She stopped in front of the fireplace. “Actually, I was with Renner the whole time. At the National Western Stock Show.”

“Ah. Doing a little word-of-mouth advertising for the resort?”

“No. Renner’s livestock contracting company had business meetings set up with rodeo promoters. It was partially a working vacation for him as well as a getaway for us.”

Janie’s gaze flicked between Tierney and Renner. “Us?” she repeated. “What does that mean?”

“It means that at some point my financial manager has become intimately involved with the man who’s borrowed a whole pile of money from me.” Her father stared at Renner. “Isn’t that right?”

“Yes, sir.”

“Involved? As in the two of you are . . . together?”

Tierney nodded.

Janie leapt off the couch and got right in her face. “How long has this been going on?”

“For a while,” Renner said.

“Why didn’t you tell me?” Janie whirled on Renner. “Either of you?”

“Yes, Tierney, why didn’t you share the good news with anyone about your new relationship?” her father taunted.

“Because it’s private and has no bearing on our business relationship.” She locked her gaze to Janie’s. “Since you had no idea that Renner and I were anything but business associates, you can reassure my father that our working hours were solely devoted to business.”

Janie looked at Gene Pratt. “Sir. I assure you that I had no inkling more than a business relationship existed between them.”

“I believe you. I see how upset you are by all this, and I don’t blame you.” He smiled empathetically at Janie. “I’d like to talk to you in more detail about what we spoke of earlier. I’ll be here all day tomorrow and I leave on Tuesday morning for Denver.”

Another day and night with her father?

“Thank you. There’s stuff in the office I need to take home.” Janie started up the stairs.

Tierney’s father stood. “I’ll be in the lounge area. Dodie prepared dinner for us. You’ll have to serve, as I’ve sent her home.” He had his BlackBerry in his hand as he wandered away.

Renner mouthed, “Serve?” as they scaled the stairs.

“Yes. God forbid if he ever had to fix himself a plate.”

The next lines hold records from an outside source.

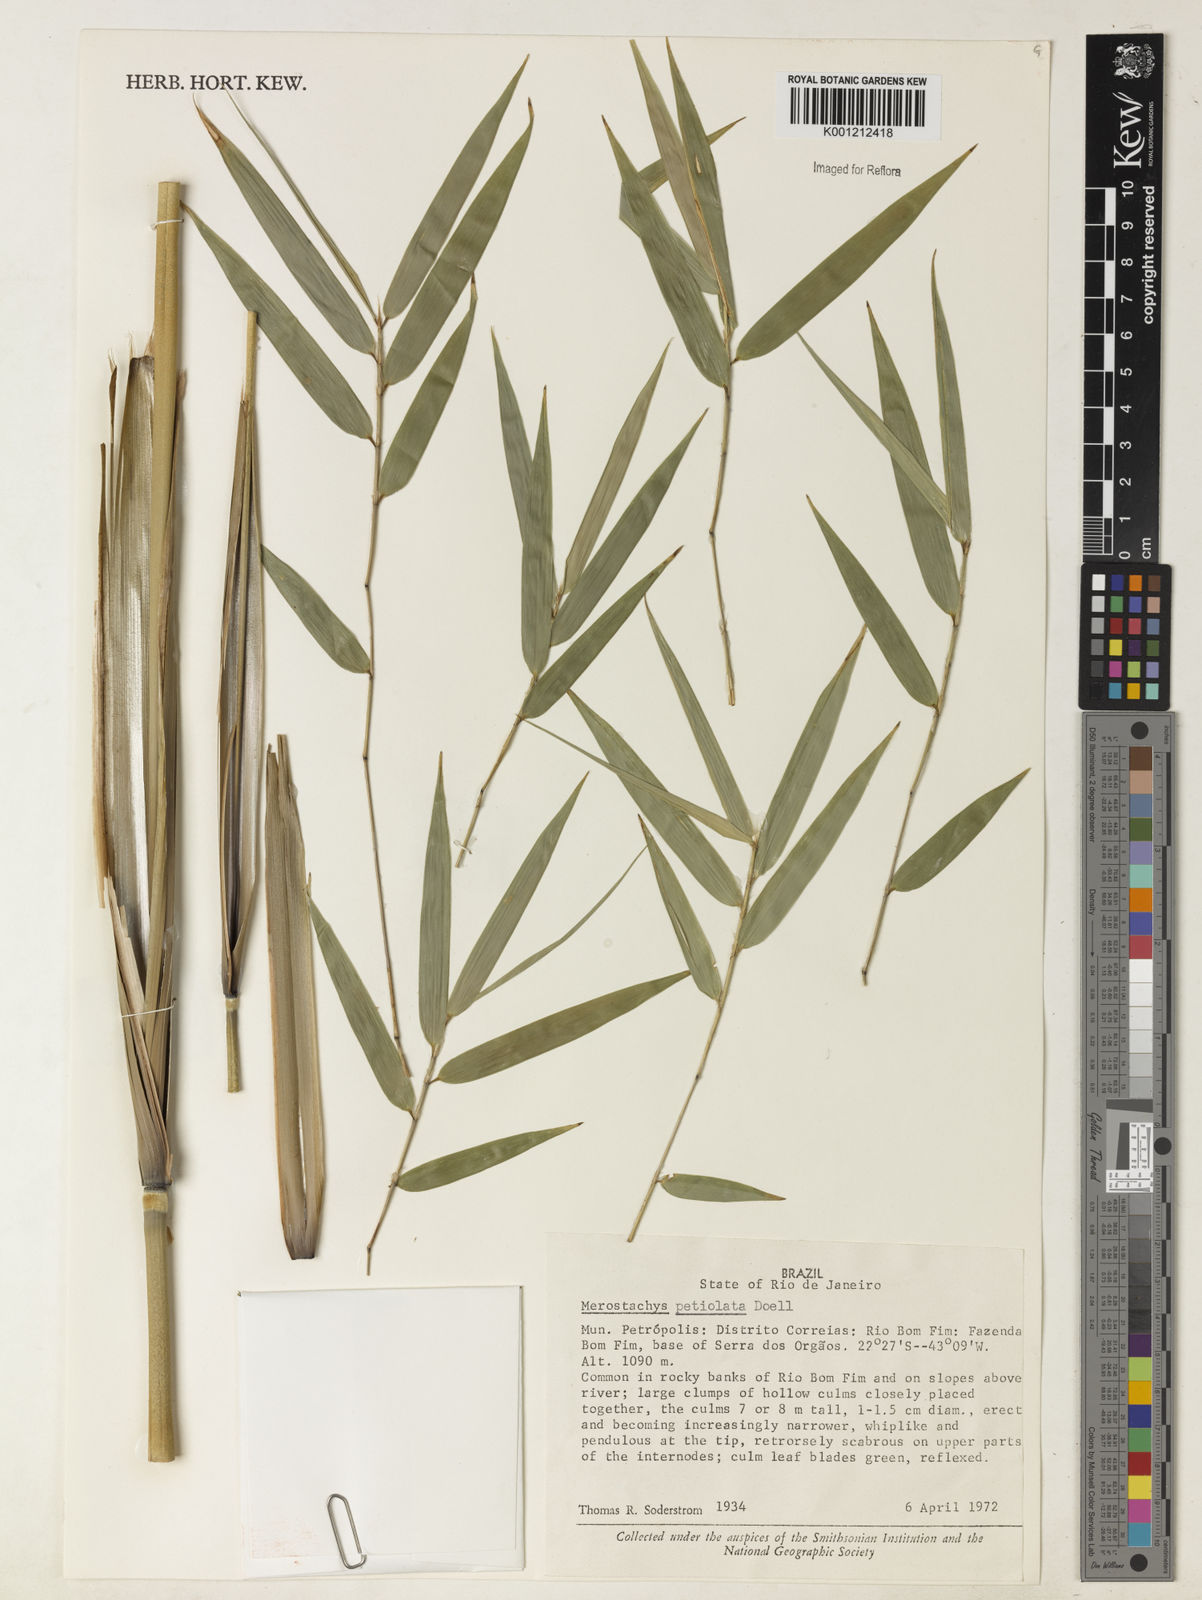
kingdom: Plantae
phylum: Tracheophyta
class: Liliopsida
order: Poales
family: Poaceae
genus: Merostachys
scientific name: Merostachys
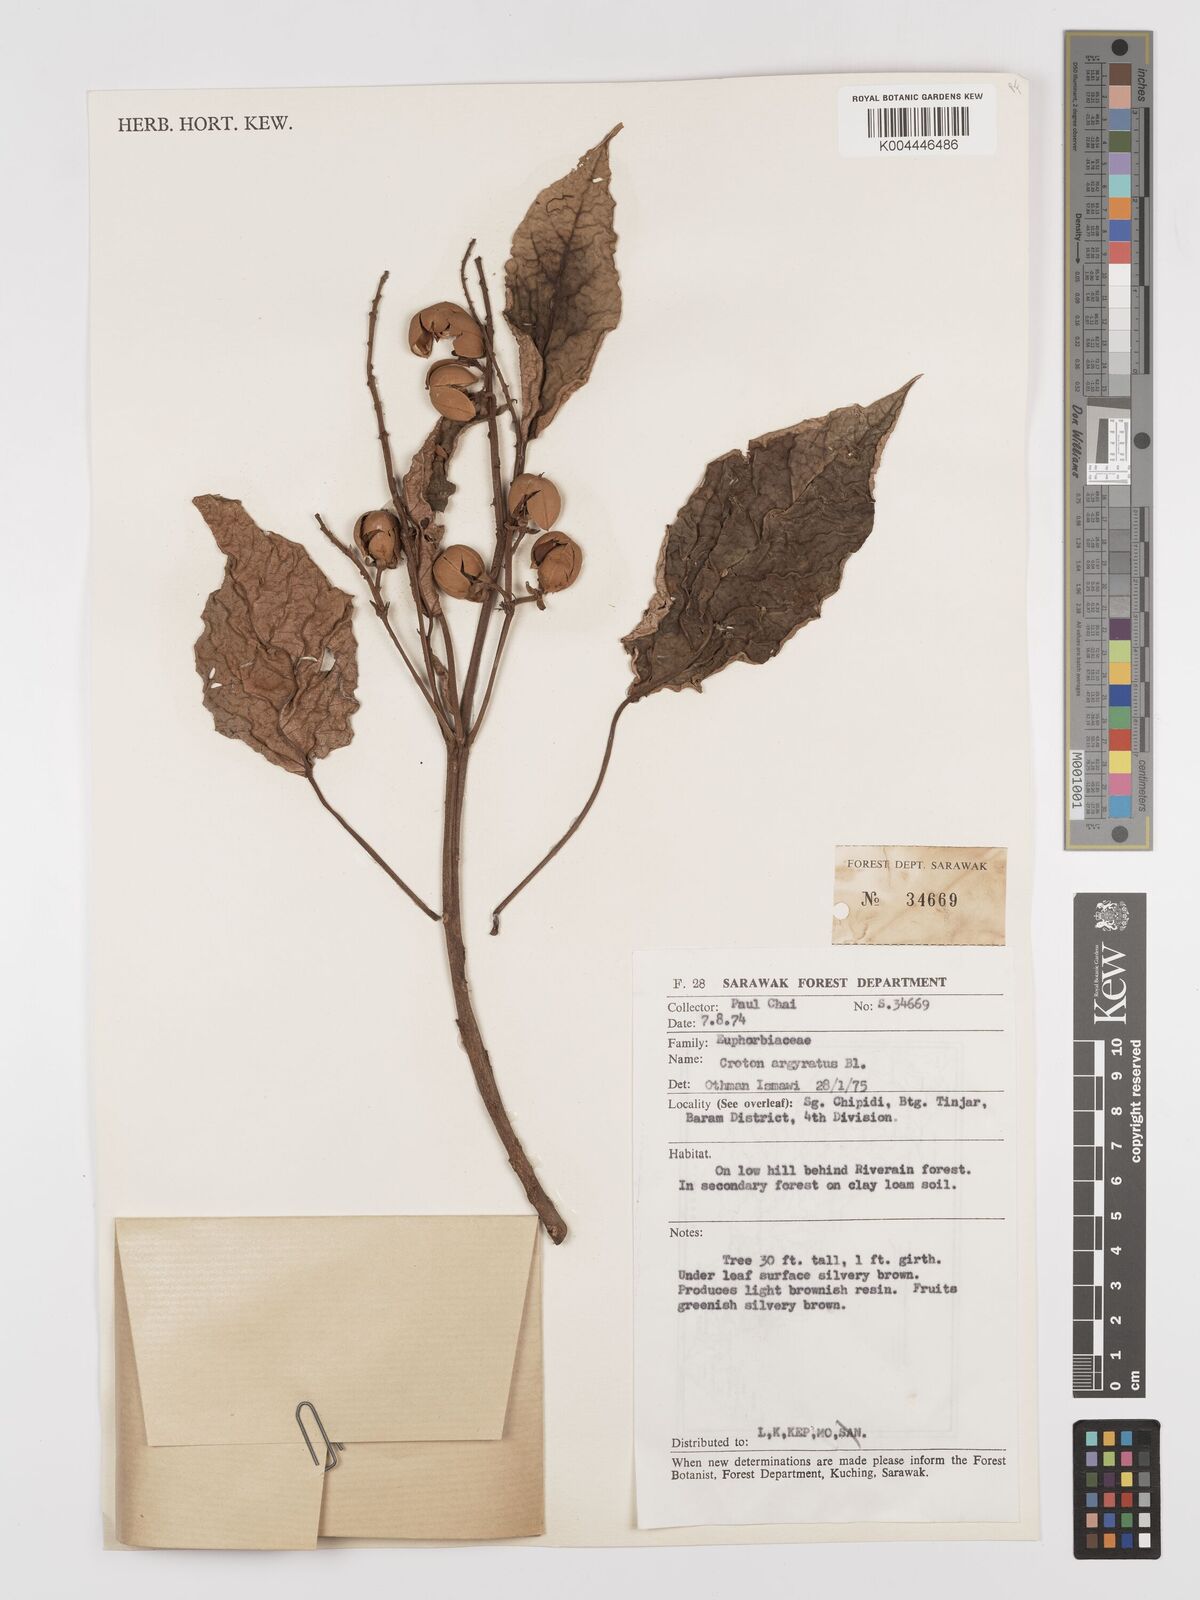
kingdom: Plantae
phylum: Tracheophyta
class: Magnoliopsida
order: Malpighiales
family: Euphorbiaceae
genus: Croton
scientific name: Croton argyratus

The door to the office was ajar. “Janie?”

“Don’t worry, I was just leaving.”

“Stay a minute and talk to us,” Renner said.

Janie dabbed her eyes with the tissue in her hand. “Why? So you can explain? Save it. I don’t want to know.” She sniffed. “Jesus. I’m such an idiot. And I’m sure you both got a huge laugh putting one over on me.”

Renner touched her arm in a show of support, but Janie flinched like he’d slapped her.

“Don’t be nice to me. I trusted you. Both of you. And it hurts like hell that you couldn’t be bothered to tell me what was going on between you.”

Rather than continue to coddle her, Renner got mad. “Really, Janie? You didn’t notice that every time Tierney came near me I couldn’t keep my eyes off her? You didn’t wonder why we locked ourselves away in this office so often?”

“I thought it was about business,” she said petulantly.

“After you moved in with Abe? You never once asked me how I spent my nights. Or who I was with. You didn’t question why we went away to Denver together? Don’t blame us for you bein’ oblivious.”

“Janie the idiot. It’s probably a sign that I should move on,” she muttered, slipping on her coat.

“A sign you should move on?” Renner demanded. “What’s that mean?”

She gave him a cruel smile. “It’s my private business and has nothing to do with you.” The door slammed behind her.

He swore.

Tierney walked to the window and watched it snow. Was it really only an hour ago she’d never been happier? That everything she’d ever wanted was finally within reach?

Now she just wanted to cry.

Chapter Thirty-three

Supper, aka dinner in Gene Pratt’s world, was a stiffly formal affair. With no table staff, Tierney served the food, poured the wine and acted like the uptight Tierney he’d first met months ago.

Renner didn’t like the reversion one bit.

But her father didn’t notice because he talked over her. Lectured her in the guise of discussing business. Not once during dinner did Gene Pratt ask a single personal question of his daughter.

As they lounged by the fire, acting ridiculously civilized, Renner topped off Tierney’s wineglass. He didn’t care if she rebuffed his support; he’d damn well show it in front of her father. Sitting beside her, he draped his arm behind her shoulders. Then he kissed her temple and set his booted feet on the coffee table, like he always did.

Tierney hid her smirk behind her wineglass.

Gene Pratt did nothing so crass as scowl, but disapproval rolled off him. “Where exactly do you see this relationship going?”

“With all due respect, that is between me and Tierney.”

“But you aren’t so naïve to believe this relationship will continue once Tierney returns to Chicago.”

“I’m not returning to Chicago.”

It was all Renner could do not to turn and gape at her. Seemed Miz Straightforward hadn’t been so forthcoming.

“And I told you I wouldn’t accept your resignation. Your six-month sabbatical is nearly up.” He swirled the cognac in the snifter. “Besides, you have been doing work for me while you’ve been on personal leave.”